Third, the categorical distinction between people who fell only once may be perceived as a limitation. While a history of multiple falls to assess tool validity is supported in the literature,16,29 it is not clear whether a single isolated fall over a 6-month period would justify fall risk designation, whereas multiple falls would. Fourth, the data were collected from 1 PD-specialized clinic where all physical therapists were PD specialists. This may limit generalizability of findings to other settings where therapists may not be as familiar with assessments in PwP. Additional research that uses prospective methods with a larger and more heterogeneous sample of PwP in a variety of settings is needed to validate these findings and improve generalizability. It would also be interesting to assess the 3MBW test for predicting falls in other patient populations (such as Stroke and Multiple Sclerosis). This would help determine whether fall risk could be better identified with the addition of the 3MBW to the battery of existing fall risk–screening tools.

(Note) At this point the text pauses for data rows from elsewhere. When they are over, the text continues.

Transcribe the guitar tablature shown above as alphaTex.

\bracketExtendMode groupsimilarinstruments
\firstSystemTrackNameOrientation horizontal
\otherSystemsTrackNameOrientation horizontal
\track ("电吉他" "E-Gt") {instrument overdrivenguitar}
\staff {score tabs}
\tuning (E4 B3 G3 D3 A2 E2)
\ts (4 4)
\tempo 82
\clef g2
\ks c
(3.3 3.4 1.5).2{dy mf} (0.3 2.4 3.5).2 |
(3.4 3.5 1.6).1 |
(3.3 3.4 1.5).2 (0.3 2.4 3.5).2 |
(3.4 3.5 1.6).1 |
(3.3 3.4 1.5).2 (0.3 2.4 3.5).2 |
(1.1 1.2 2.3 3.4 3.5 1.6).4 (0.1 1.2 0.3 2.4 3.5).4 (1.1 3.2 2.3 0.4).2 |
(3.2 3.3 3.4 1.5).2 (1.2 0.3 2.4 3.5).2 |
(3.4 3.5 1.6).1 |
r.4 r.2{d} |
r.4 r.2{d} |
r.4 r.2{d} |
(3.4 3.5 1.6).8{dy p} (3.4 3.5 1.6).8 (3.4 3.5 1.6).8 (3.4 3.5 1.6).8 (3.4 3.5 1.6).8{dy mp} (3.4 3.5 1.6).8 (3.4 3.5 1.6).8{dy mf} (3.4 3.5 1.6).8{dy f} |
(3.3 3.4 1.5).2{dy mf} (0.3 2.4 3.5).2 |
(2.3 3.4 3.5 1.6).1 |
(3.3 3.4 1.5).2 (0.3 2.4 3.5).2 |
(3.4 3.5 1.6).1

Finally, the fall risk assessment measures of this study assessed only functional mobility and, therefore, do not fully assess the array of possible reasons for increased fall risk; it is well known that falling is a complex and multifaceted issue.
The study was the first to evaluate the diagnostic accuracy of the 3MBW test with fall history and compare its performance with existing measures of fall risk in PwP. Backward walking has been shown to be more difficult than forward walking, even the early stages of PD, and could be used as an additional functional outcome measure to detect changes in the disease severity of PwP. The 3MBW with a fall cutoff score of 4.2 seconds was able to predict falls similarly or more accurately than other clinical measures in PwP who reported a fall within the past 6 months. The 3MBW test should be considered in the battery of tests that is completed to predict falls in PwP.